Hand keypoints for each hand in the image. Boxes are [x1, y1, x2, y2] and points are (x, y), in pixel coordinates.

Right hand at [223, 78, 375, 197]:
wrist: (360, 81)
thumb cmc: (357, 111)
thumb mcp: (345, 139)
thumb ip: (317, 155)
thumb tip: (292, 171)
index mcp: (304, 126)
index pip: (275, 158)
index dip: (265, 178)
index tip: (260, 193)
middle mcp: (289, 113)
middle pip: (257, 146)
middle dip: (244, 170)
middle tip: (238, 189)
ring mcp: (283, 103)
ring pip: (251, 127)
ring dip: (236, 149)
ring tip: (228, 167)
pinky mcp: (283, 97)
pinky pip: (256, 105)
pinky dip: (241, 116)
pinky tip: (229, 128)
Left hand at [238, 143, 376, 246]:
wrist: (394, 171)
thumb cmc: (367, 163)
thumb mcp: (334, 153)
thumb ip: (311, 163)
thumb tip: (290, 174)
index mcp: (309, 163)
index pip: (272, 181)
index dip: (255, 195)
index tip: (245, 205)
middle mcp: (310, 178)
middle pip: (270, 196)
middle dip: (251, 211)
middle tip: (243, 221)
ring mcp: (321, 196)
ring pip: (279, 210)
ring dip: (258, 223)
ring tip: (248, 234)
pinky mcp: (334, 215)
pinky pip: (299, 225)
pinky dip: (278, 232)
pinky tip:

• [Aim of the exercise]
The lines that mention the word "pinky" should be pulled from the records above.

• [Task output]
pinky mcp: (283, 97)
pinky pip: (256, 105)
pinky dip: (241, 116)
pinky tip: (229, 128)
pinky mcp: (334, 215)
pinky pip: (299, 225)
pinky dip: (278, 232)
pinky tip:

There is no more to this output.